Geopolitics are being reduced to videos lasting just a few minutes. Social media has surpassed traditional media, not only in the speed with which it is created and shared but also in its ability to frame our reality. People have the illusion of knowing what is happening and why within just a few hours—or less—of major world events. But reality is more complicated.
In the early hours of January 3, the United States attacked Venezuela. The sky thundered over Caracas with multiple explosions. Cuban president Miguel Díaz-Canel acknowledged that 32 Cuban soldiers died in combat during the US intervention. The attacks caused at least 80 deaths among other military personnel and civilians, according to reporting from The New York Times. The attack included the capture of president Nicolás Maduro, who was transferred to New York to be tried on narcoterrorism conspiracy and other charges.
Hours later, US president Donald Trump said he would run the South American country until there was a transition he considered satisfactory. At the same time, he said, US oil companies would revive the Venezuelan oil industry. Later, from Caracas, Venezuela vice president Delcy Rodríguez called for Maduro’s release, saying that the country “will never again be a slave or colony of any empire.” Maduro, meanwhile, slept in the Metropolitan Detention Center in Brooklyn, where he had been transferred after his capture.
The attack has returned the world to an era that many thought was long over, of direct US military involvement in the affairs of Latin American countries. And it's playing out very differently from what you might have seen on TikTok.

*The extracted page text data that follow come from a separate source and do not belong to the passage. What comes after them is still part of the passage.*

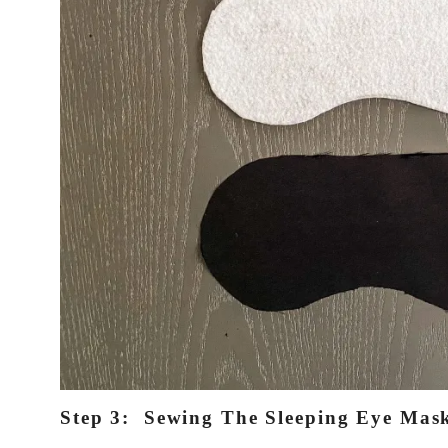
Step 3: Sewing The Sleeping Eye Mas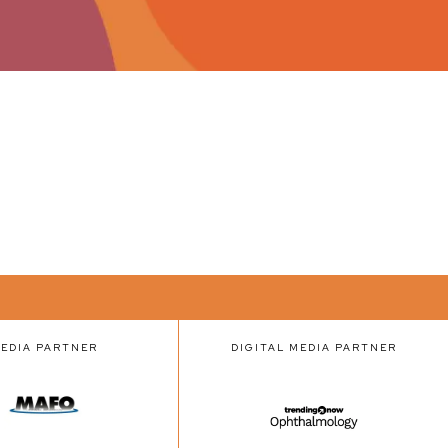
EDIA PARTNER
DIGITAL MEDIA PARTNER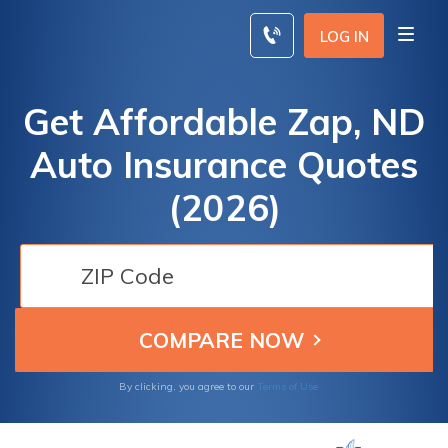
Skip
to
LOG IN
content
Get Affordable Zap, ND
Auto Insurance Quotes
(2026)
By clicking, you agree to our
Terms of Use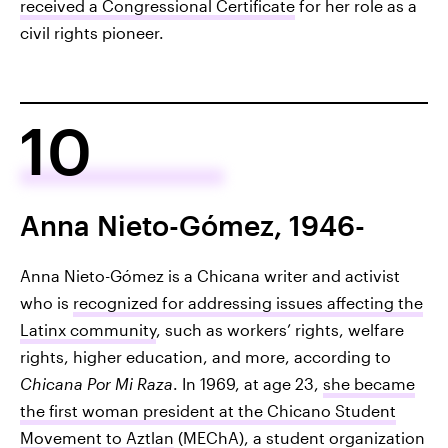
received a Congressional Certificate
for her role as a
civil rights pioneer.
10
Anna Nieto-Gómez, 1946-
Anna Nieto-Gómez is a Chicana writer and activist
who is
recognized for addressing issues affecting the
Latinx community
, such as workers’ rights, welfare
rights, higher education, and more, according to
Chicana Por Mi Raza
. In 1969, at age 23,
she became
the first woman president at the Chicano Student
Movement to Aztlan
(MEChA), a student organization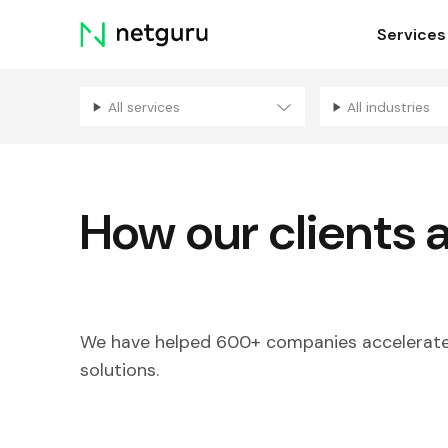
Skip
Services
menu
All services
All industries
How our clients 
We have helped 600+ companies accelerate 
solutions.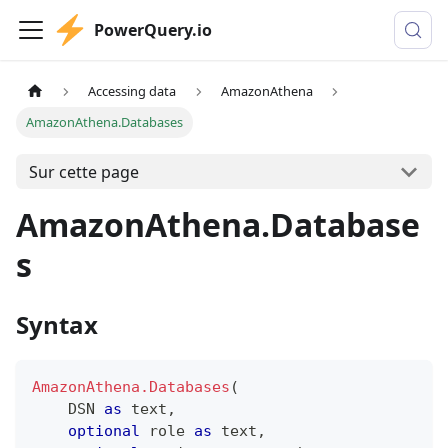
PowerQuery.io
Accessing data
AmazonAthena
AmazonAthena.Databases
Sur cette page
AmazonAthena.Database
s
Syntax
AmazonAthena.Databases
(
    DSN 
as
text
,
optional
 role 
as
text
,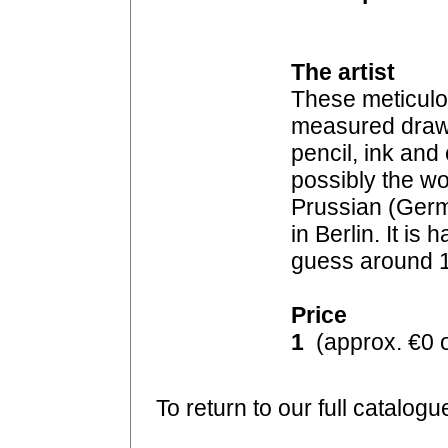
The artist
These meticulo
measured drawin
pencil, ink an
possibly the wo
Prussian (Germ
in Berlin. It is 
guess around 
Price
1
(approx. €0 o
To return to our full catalogu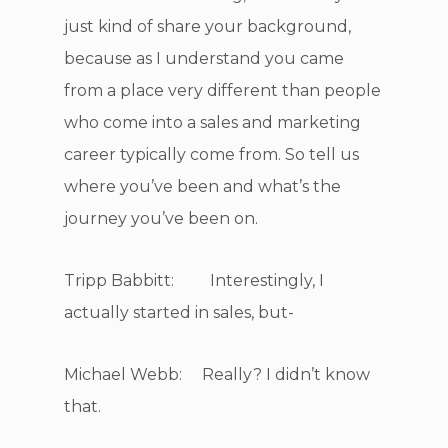
just kind of share your background,
because as I understand you came
from a place very different than people
who come into a sales and marketing
career typically come from. So tell us
where you’ve been and what’s the
journey you’ve been on.
Tripp Babbitt: Interestingly, I
actually started in sales, but-
Michael Webb: Really? I didn’t know
that.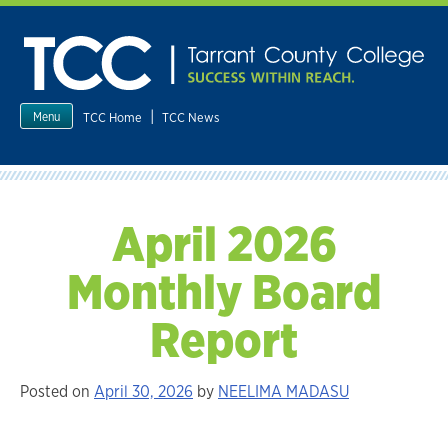
Skip
to
content
|
TCC Home
TCC News
Menu
April 2026
Monthly Board
Report
Posted on
April 30, 2026
by
NEELIMA MADASU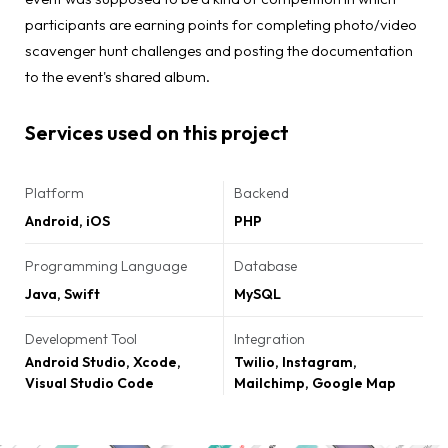
participants are earning points for completing photo/video
scavenger hunt challenges and posting the documentation
to the event's shared album.
Services used on this project
Platform
Backend
Android, iOS
PHP
Programming Language
Database
Java, Swift
MySQL
Development Tool
Integration
Android Studio, Xcode,
Twilio, Instagram,
Visual Studio Code
Mailchimp, Google Map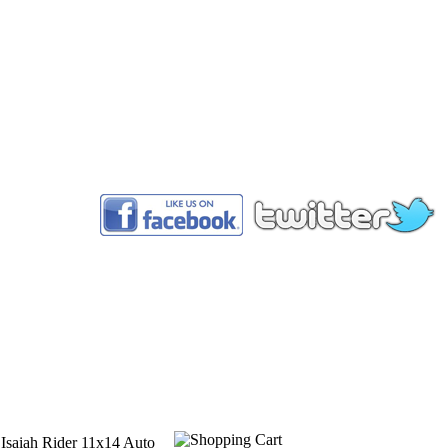
™
 Isaiah Rider 11x14 Auto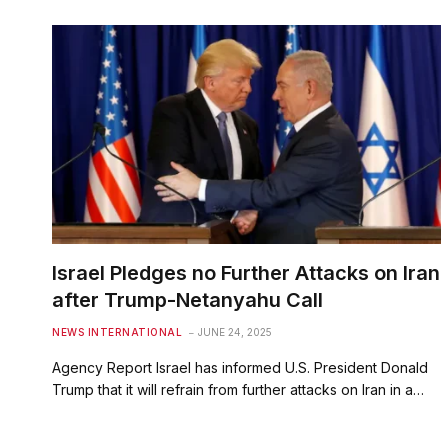
Israel Pledges no Further Attacks on Iran
after Trump-Netanyahu Call
NEWS INTERNATIONAL
JUNE 24, 2025
Agency Report Israel has informed U.S. President Donald
Trump that it will refrain from further attacks on Iran in a…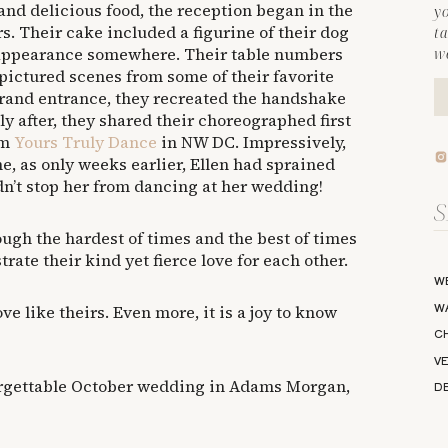
nd delicious food, the reception began in the
y
. Their cake included a figurine of their dog
ta
 appearance somewhere. Their table numbers
we
ictured scenes from some of their favorite
rand entrance, they recreated the handshake
ly after, they shared their choreographed first
om
Yours Truly Dance
in NW DC. Impressively,
me, as only weeks earlier, Ellen had sprained
dn’t stop her from dancing at her wedding!
Se
fo
ugh the hardest of times and the best of times
rate their kind yet fierce love for each other.
W
W
love like theirs. Even more, it is a joy to know
C
V
forgettable October wedding in Adams Morgan,
D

The Collapse of Fact-Checking in the Digital World
WIRED asked Julio Juárez, a psychological researcher at the Universidad Nacional Autónoma de México (UNAM) and academic secretary of the Center for Interdisciplinary Research in Sciences and Humanities, to analyze how the practice of verifying claims with sources has collapsed in the current digital world.
“The time that traditional media needed to verify information has been devoured by the speed of social media platforms. From the first reports of the attack on Venezuela, social media operated as a massive amplifier that not only transmitted different perspectives but also constructed reality," says Juárez. "It is the sign of an era where digital communication has primacy: It defines what happens and why. Donald Trump’s narrative was not random; it was an exercise in legitimization that polarized public opinion. Today, citizens face the challenge of exercising critical judgment in an environment that’s designed to provoke immediate reactions, not nuanced reflection.”
On his Truth Social account, Trump announced early in the morning after the military strike that the US had successfully carried out a “large-scale attack on Venezuela.” Maduro had been captured and taken out of the country by helicopter along with his wife, Cilia Flores. Both were transported by a military aircraft to a US ship, which took them to Guantanamo, where they then boarded a plane that took them to New York.
Historia Para Tontos (History for Dummies), a Spanish-language Instagram account that has disseminated its takes on history through the use of maps and satire, summarized the geopolitical tension of early 2026 in a viral video. In the clip, while an optimistic Mexico celebrates the arrival of the new year, an imperial US boasts: “I just bombed Venezuela and captured Maduro for the sake of world security.” The punch line is a critique of American exceptionalism, as the character continues, “and the world is me.”
Comments quickly followed. “Where was the concern for international law when Maduro violated our human and civil rights year after year for more than a decade? Where were those laws when they starved us, killed our students for protesting peacefully, and let political prisoners die? Where were YOU, Mexico, during those 25 years when we were crying out for help? Did you raise your voice to defend our sovereignty when Maduro stole the elections last year? Were you outraged to learn that Cuba, China, Iran, and Russia were stealing our oil and natural resources? Stupid international laws have watched us bleed to death for almost three decades. Do us a favor and keep quiet and look the other way. Thank you.🥰 Sincerely, Venezuela,” wrote Dayani López in one reply.